My friend Adrianne did a summer internship on the Boston Herald copy desk. She received high praise for getting “sex phones” into a head on I-forget-the-story. Probably something about sex phones.
Headlines aren’t hard to write, but they’re hard to write well. You learn a new set of rules, and you find yourself developing strong opinions for entirely crackbrain reasons. If I weren’t already inclined to prefer the term “gay” to “same-sex” as it applies to civil unions, I would simply because it fits into a tight headline space. You learn to hate educators, because they prefer the multisyllabic and hyphenated over the simple. You develop pet peeves about certain words — “mull” and “probe” and “feds.”
But you really hate page designers who favor one-column heads. The Barry Bonds grand-jury testimony story had a one-column head order. He didn’t say he used steroids, he said he used substances, and he didn’t know what might have been in them. “Substances” didn’t fit in one column; “steroids” wouldn’t have been accurate. So I ended up writing:
Bonds:
I used
creams,
oils
blindly.
Sounds like he got a rubdown in the Tenderloin. I’ve had better days.
OK, enough copy editing. Soon I’ll be an unemployed writer again, and won’t that be fun.
Because it’s the solstice, and because we can always use a new holiday, go read the NYT story on Festivus, the “Seinfeld” holiday that makes as much sense as anything. Turns out there really is a Festivus:
The actual inventor of Festivus is Dan O’Keefe, 76, whose son Daniel, a writer on “Seinfeld,” appropriated a family tradition for the episode. The elder Mr. O’Keefe was stunned to hear that the holiday, which he minted in 1966, is catching on. “Have we accidentally invented a cult?” he wondered.

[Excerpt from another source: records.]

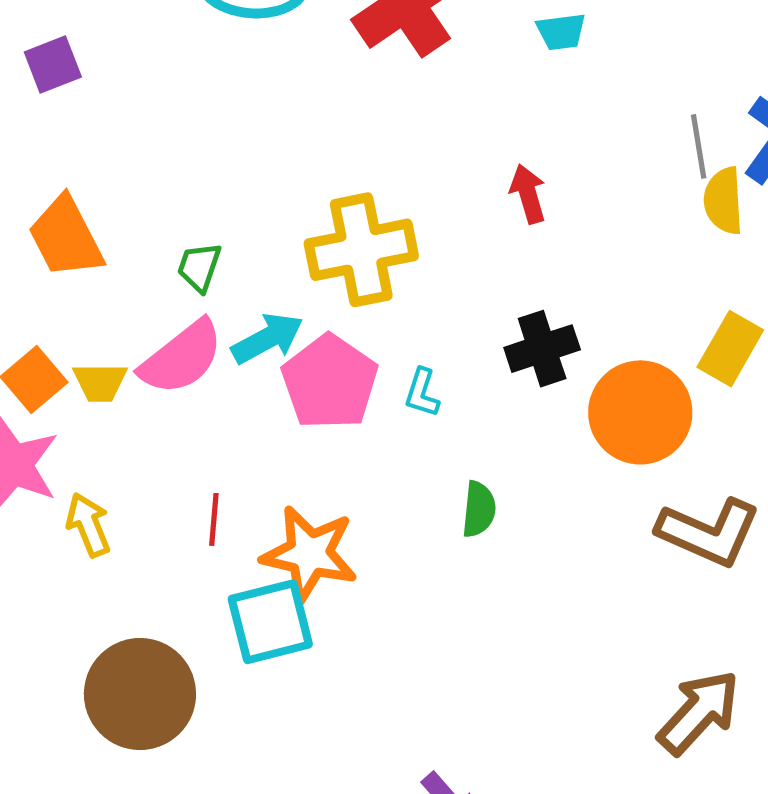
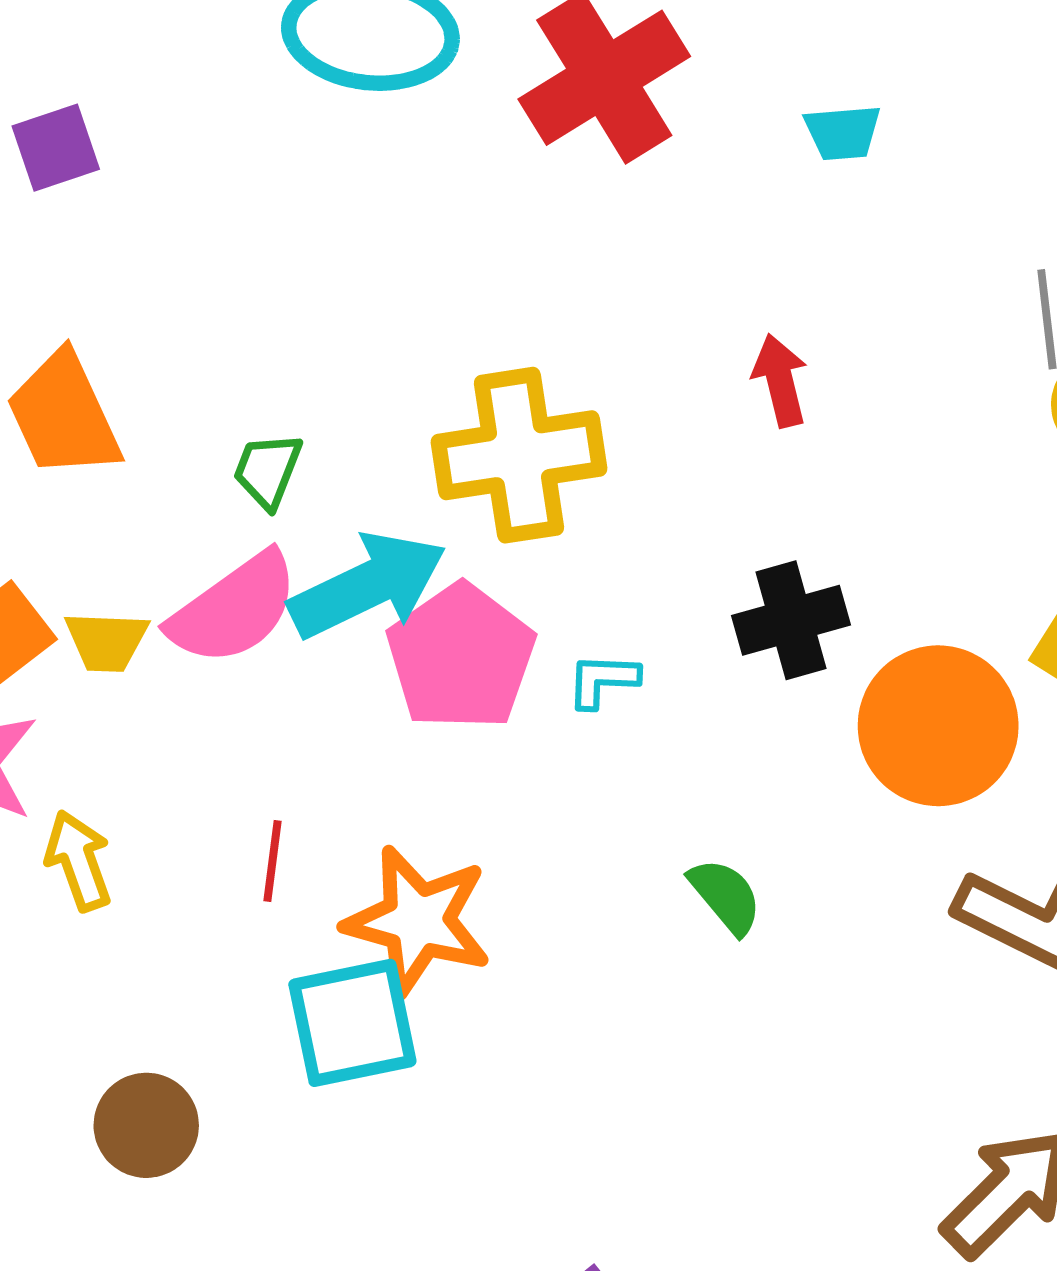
cyan arrow: (267, 338) -> (368, 585), size x1.4
cyan L-shape: (422, 393) -> (603, 680), turned 72
green semicircle: (479, 509) -> (725, 896), moved, turned -48
brown circle: (140, 694) -> (146, 1125), size x0.6

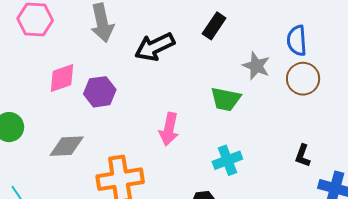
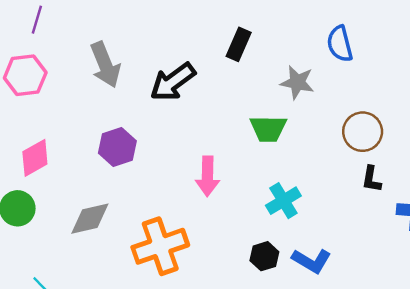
pink diamond: (62, 78) -> (35, 158), moved
brown circle: (303, 79) -> (363, 132), moved

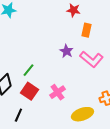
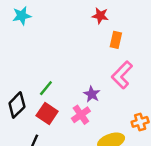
purple star: (66, 51) -> (92, 94), moved
pink L-shape: (91, 59) -> (122, 75), turned 95

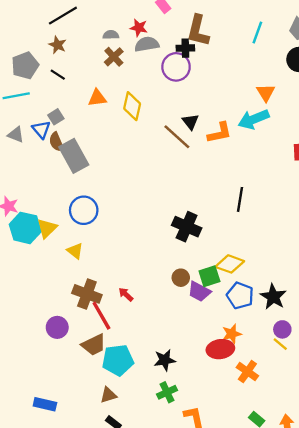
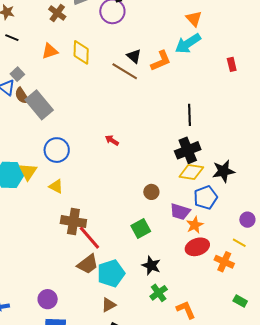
black cross: (187, 227) -> (188, 150), moved, turned -35
green square: (209, 276) -> (141, 228), moved
purple trapezoid: (199, 292) -> (180, 212), moved
red arrow: (126, 294) -> (112, 140), moved
blue pentagon: (240, 296) -> (205, 197), turned -30
black star: (273, 297) -> (223, 171), moved, turned -30
purple circle: (57, 327) -> (48, 299), moved
orange star: (232, 334) -> (195, 225), moved
yellow line: (280, 344) -> (239, 243), moved
black star: (165, 360) -> (151, 265), turned -30

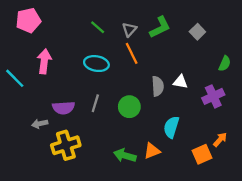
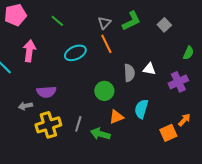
green line: (98, 27) -> (57, 21), moved
cyan ellipse: (96, 64) -> (75, 53), turned -35
gray line: (95, 103) -> (78, 124), moved
orange triangle: (152, 151) -> (116, 117), moved

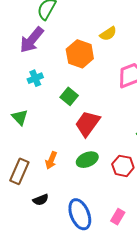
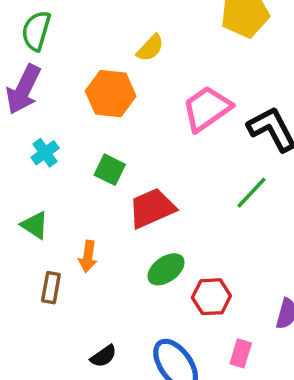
red trapezoid: (88, 124) -> (152, 208), turned 44
orange arrow: (51, 160) -> (88, 256), moved
red hexagon: (123, 166) -> (211, 297), moved
brown rectangle: (19, 171) -> (51, 288), moved, size x0.7

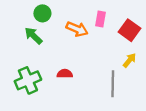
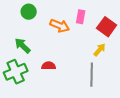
green arrow: (33, 36) -> (23, 46), moved
yellow arrow: (130, 60) -> (100, 50), moved

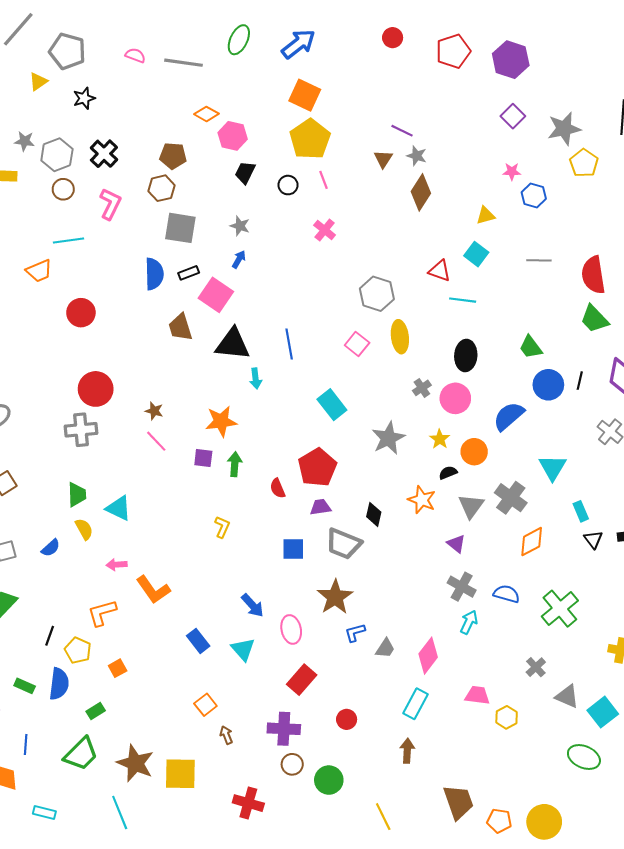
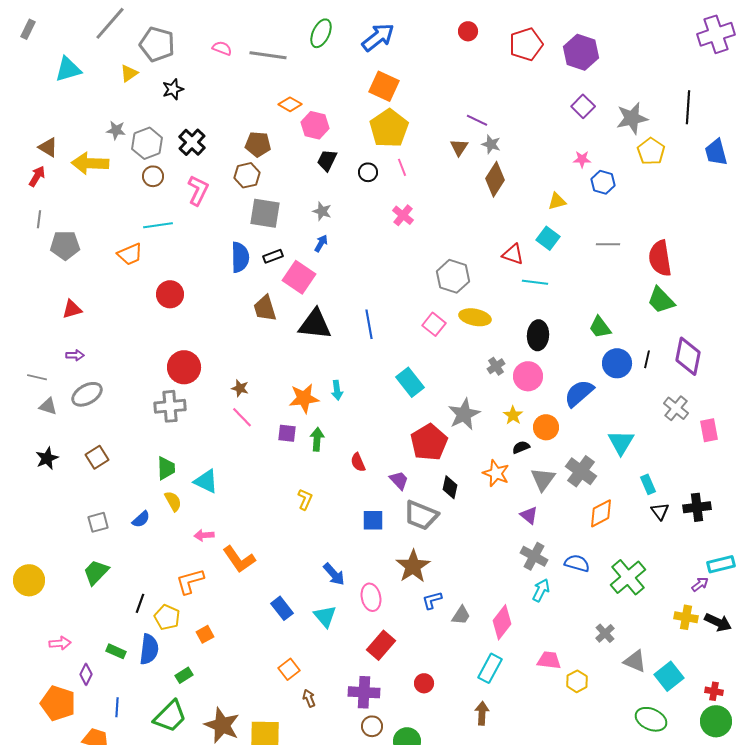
yellow ellipse: (400, 337) -> (475, 317), turned -72
cyan arrow: (256, 379) -> (337, 390), moved
red pentagon: (317, 467) -> (429, 442), moved
purple trapezoid: (320, 507) -> (399, 480), turned 55

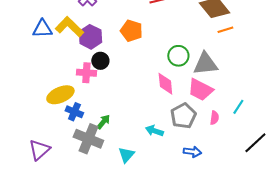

…The original Festivus was constantly in flux.
“It was entirely more peculiar than on the show,” the younger Mr. O’Keefe said from the set of the sitcom “Listen Up,” where he is now a writer. There was never a pole, but there were airings of grievances into a tape recorder and wrestling matches between Daniel and his two brothers, among other rites.
“There was a clock in a bag,” said Mr. O’Keefe, 36, adding that he does not know what it symbolized.
“Most of the Festivi had a theme,” he said. “One was, `Is there a light at the end of the tunnel?’ Another was, `Too easily made glad?’ “
And I thought my family was strange.
Oh, and thanks to David Edelstein, film critic for “Fresh Air” and Slate, who gave us a little shout-out today. He’d asked for the world’s worst lines from biopics, and in reporting the original results (scroll down), neglected my personal favorite. If you want to know what it is, you’ll have to hit the first link.
But it was in an Oliver Stone movie. That should tell you something.